From the Archives: Florence Nightingale Does the Math
I just finished writing a review of a book that uses infographics, and only infographics, to tell a historical story. It’s a fascinating and beautiful work–and I’ll tell you all about it after the initial review comes out in Shelf Awareness for Readers. (I’d say that I’m sorry to be a tease, but that would be a lie. Think of it as a blog post trailer.)
As far as I’m concerned, thinking about infographics means thinking about Florence Nightingale. No, really.
Florence Nightingale is best known for her heroic efforts in the Crimean War(1), where she threw open windows, scrubbed filthy floors and equally filthy men(2), bullied doctors and officers on the spot, fought with the British Army’s military director, and saved lives.
She returned home a heroine. Victorian Britain loved to celebrate a celebrity. Nightingale was the recipient of hundreds of poems extolling the Lady with a Lamp. Opportunists printed her picture on souvenirs of every kind: including pottery figurines, lace mats, prints, and paper bags. If Bobblehead dolls had existed at the time, she’d have been Bobbled for sure.
At first Nightingale tried to keep a low-profile. She even traveled home under the unimaginative pseudonym of Miss Smith. She soon came to realize that she could use her celebrity to effect change. With the help of Queen Victoria, who was one of her biggest fans, she convinced the government to set up a Royal Commission to study the health of the army.
One of the lesser known facts about Nightingale is that she was a STEM girl. As a child she loved organizing data. She catalogued her shell collection with precisely drawn tables and lists. When her parents took her and her sisters on a tour of Europe, she collected population statistics . Later she studied mathematics with a personal tutor–not a normal choice for a young woman at the time. She once claimed that she found the sight of a long column of numbers “perfectly reviving.”
Rather than leaving the question of the army’s health to the Royal Commission, Nightingale analyzed the army data herself, working with leading statistician William Farr and sanitation expert John Sutherland of the Sanitary Commission. She reached the conclusion that 16,000 of the 18,000 deaths in the Crimean War were the result of preventable diseases.
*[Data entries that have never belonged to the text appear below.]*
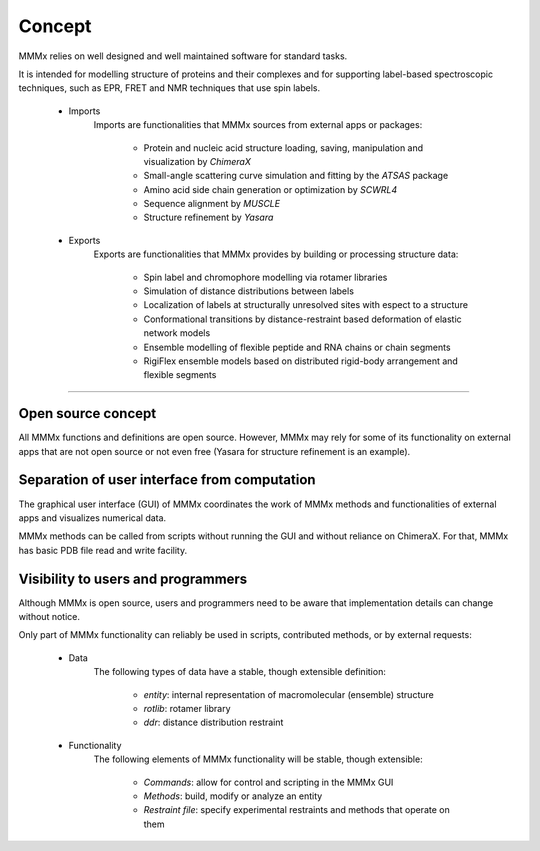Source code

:Concept
======================


MMMx relies on well designed and well maintained software for standard tasks.

It is intended for modelling structure of proteins and their complexes and for supporting label-based spectroscopic techniques, such as EPR, FRET and NMR techniques that use spin labels.

	- Imports
		Imports are functionalities that MMMx sources from external apps or packages:

			- Protein and nucleic acid structure loading, saving, manipulation and visualization by *ChimeraX*
			- Small-angle scattering curve simulation and fitting by the *ATSAS* package
			- Amino acid side chain generation or optimization by *SCWRL4*
			- Sequence alignment by *MUSCLE*
			- Structure refinement by *Yasara*

	- Exports
		Exports are functionalities that MMMx provides by building or processing structure data: 

			- Spin label and chromophore modelling via rotamer libraries
			- Simulation of distance distributions between labels
			- Localization of labels at structurally unresolved sites with espect to a structure
			- Conformational transitions by distance-restraint based deformation of elastic network models
			- Ensemble modelling of flexible peptide and RNA chains or chain segments
			- RigiFlex ensemble models based on distributed rigid-body arrangement and flexible segments


-----------------------

Open source concept
---------------------------------------------

All MMMx functions and definitions are open source. However, MMMx may rely for some of its functionality on external apps that are not open source or not even free (Yasara for structure refinement is an example).

Separation of user interface from computation
---------------------------------------------

The graphical user interface (GUI) of MMMx coordinates the work of MMMx methods and functionalities of external apps and visualizes numerical data. 

MMMx methods can be called from scripts without running the GUI and without reliance on ChimeraX. For that, MMMx has basic PDB file read and write facility.


Visibility to users and programmers
------------------------------------

Although MMMx is open source, users and programmers need to be aware that implementation details can change without notice.

Only part of MMMx functionality can reliably be used in scripts, contributed methods, or by external requests:

	- Data
		The following types of data have a stable, though extensible definition:

			- *entity*: internal representation of macromolecular (ensemble) structure
			- *rotlib*: rotamer library
			- *ddr*: distance distribution restraint

	- Functionality
		The following elements of MMMx functionality will be stable, though extensible: 

			- *Commands*: allow for control and scripting in the MMMx GUI
			- *Methods*: build, modify or analyze an entity
			- *Restraint file*: specify experimental restraints and methods that operate on them



 

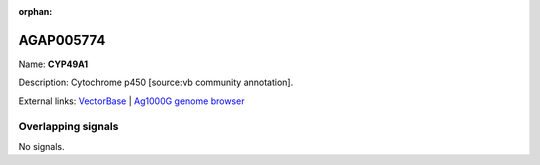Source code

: :orphan:

AGAP005774
=============



Name: **CYP49A1**

Description: Cytochrome p450 [source:vb community annotation].

External links:
`VectorBase <https://www.vectorbase.org/Anopheles_gambiae/Gene/Summary?g=AGAP005774>`_ |
`Ag1000G genome browser <https://www.malariagen.net/apps/ag1000g/phase1-AR3/index.html?genome_region=2L:20455252-20464457#genomebrowser>`_

Overlapping signals
-------------------



No signals.


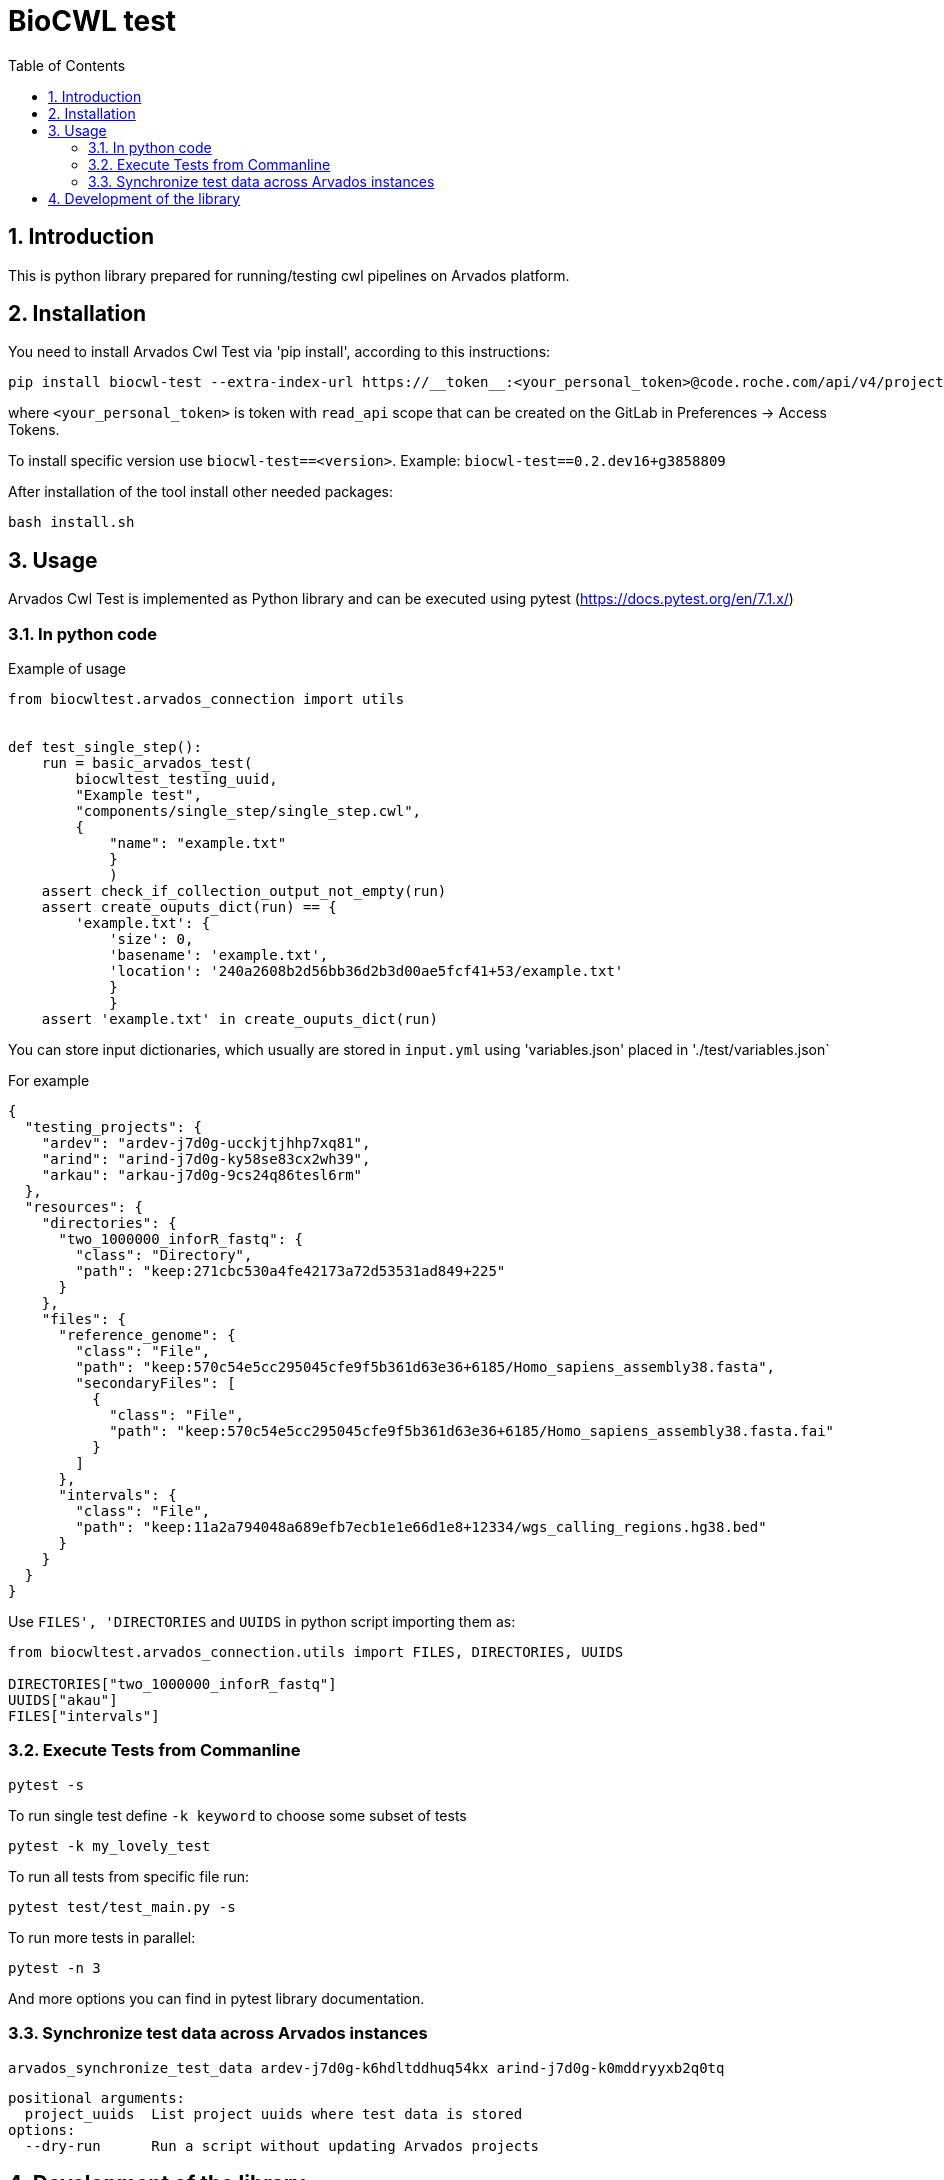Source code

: :toc:
:toclevels: 4
:sectnumlevels: 2
:sectnums:
:appversion: v1.0

= BioCWL test

== Introduction

This is python library prepared for running/testing cwl pipelines on Arvados platform.

== Installation

You need to install Arvados Cwl Test via  'pip install', according to this instructions: 

[source, bash]
----
pip install biocwl-test --extra-index-url https://__token__:<your_personal_token>@code.roche.com/api/v4/projects/34319/packages/pypi/simple
----

where `<your_personal_token>` is token with `read_api` scope that can be created on the GitLab in Preferences -> Access Tokens.


To install specific version use  `biocwl-test==<version>`. Example: `biocwl-test==0.2.dev16+g3858809`

After installation of the tool install other needed packages:

[source, bash]
----
bash install.sh
----

== Usage

Arvados Cwl Test is implemented as Python library and can be executed using pytest (https://docs.pytest.org/en/7.1.x/)

=== In python code

Example of usage::
[source, python]
----
from biocwltest.arvados_connection import utils


def test_single_step():
    run = basic_arvados_test(
        biocwltest_testing_uuid,
        "Example test",
        "components/single_step/single_step.cwl",
        {
            "name": "example.txt"
            }
            )
    assert check_if_collection_output_not_empty(run)
    assert create_ouputs_dict(run) == {
        'example.txt': {
            'size': 0,
            'basename': 'example.txt',
            'location': '240a2608b2d56bb36d2b3d00ae5fcf41+53/example.txt'
            }
            }
    assert 'example.txt' in create_ouputs_dict(run)
----

You can store input dictionaries, which usually are stored in `input.yml` using 'variables.json' placed in './test/variables.json`

For example::
[source, json]
----
{
  "testing_projects": {
    "ardev": "ardev-j7d0g-ucckjtjhhp7xq81",
    "arind": "arind-j7d0g-ky58se83cx2wh39",
    "arkau": "arkau-j7d0g-9cs24q86tesl6rm"
  },
  "resources": {
    "directories": {
      "two_1000000_inforR_fastq": {
        "class": "Directory",
        "path": "keep:271cbc530a4fe42173a72d53531ad849+225"
      }
    },
    "files": {
      "reference_genome": {
        "class": "File",
        "path": "keep:570c54e5cc295045cfe9f5b361d63e36+6185/Homo_sapiens_assembly38.fasta",
        "secondaryFiles": [
          {
            "class": "File",
            "path": "keep:570c54e5cc295045cfe9f5b361d63e36+6185/Homo_sapiens_assembly38.fasta.fai"
          }
        ]
      },
      "intervals": {
        "class": "File",
        "path": "keep:11a2a794048a689efb7ecb1e1e66d1e8+12334/wgs_calling_regions.hg38.bed"
      }
    }
  }
}
----

Use `FILES', 'DIRECTORIES` and `UUIDS` in python script importing them as:

[soource, python]
----
from biocwltest.arvados_connection.utils import FILES, DIRECTORIES, UUIDS

DIRECTORIES["two_1000000_inforR_fastq"]
UUIDS["akau"]
FILES["intervals"]

----

=== Execute Tests from Commanline

[source, bash]
----
pytest -s
----

To run single test define `-k keyword` to choose some subset of tests

[source, bash]
----
pytest -k my_lovely_test
----

To run all tests from specific file run:

[source, bash]
----
pytest test/test_main.py -s
----

To run more tests in parallel: 

[source, bash]
----
pytest -n 3
----

And more options you can find in pytest library documentation.

=== Synchronize test data across Arvados instances

[source, bash]
----
arvados_synchronize_test_data ardev-j7d0g-k6hdltddhuq54kx arind-j7d0g-k0mddryyxb2q0tq
----
    positional arguments:
      project_uuids  List project uuids where test data is stored
    options:
      --dry-run      Run a script without updating Arvados projects


== Development of the library

. Fork or pull and create branch
. Write the code
- write unit tests for your functions
- build package (every commit builds package on Gitlab)
- merge request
Nightingale knew that her love for the clarity of numerical tables is not shared by all. She decided to present her data in a revolutionary way: statistical graphics. (3) Her “rose diagram”, a variation on the modern pie chart, presented her figures in a dramatic and easily understood form.
She went on to spearhead other reform campaigns, using a combination of statistical analysis and expert advice. She prepared by reading the best information available, collecting her own information if good studies didn’t exist, interviewing experts, and testing her recommended changes before releasing her results. The “Lady with the Lamp” gained a new nickname, “the passionate statistician”.
Florence Nightingale: founder of modern nursing, social reformer, grandmother of the info-graphic.
(1) Publicized by the indefatigable William Howard Russell as part of his outraged news reports on the condition under which British soldiers fought and died in that war.
(2)Or more accurately, caused others to scrub.
(3) Farr thought it was a bad idea: “You complain that your report would be dry. The dryer the better. Statistics should be the dryest of all reading.”
There’s a museum in the basement of St. Thomas Hospital, which is right across the bridge from Westminster Abby. St. Thomas Hospital is where she opened the first real school of nursing. I sort of stumbled across the place, and as a nurse, I felt compelled to see it expecting it to contain a picture or two, a statue. Surprisingly, it was pretty marvelous. There was a class of children being taught about Nightingale by a couple of actors in full costume. In England, her legacy is part of the curriculum one of the museum’s staff told me. Thanks for the article. She really was a hero and because of her, countless lives have been saved by nurses around the world.
I look forward to visiting that museum one day.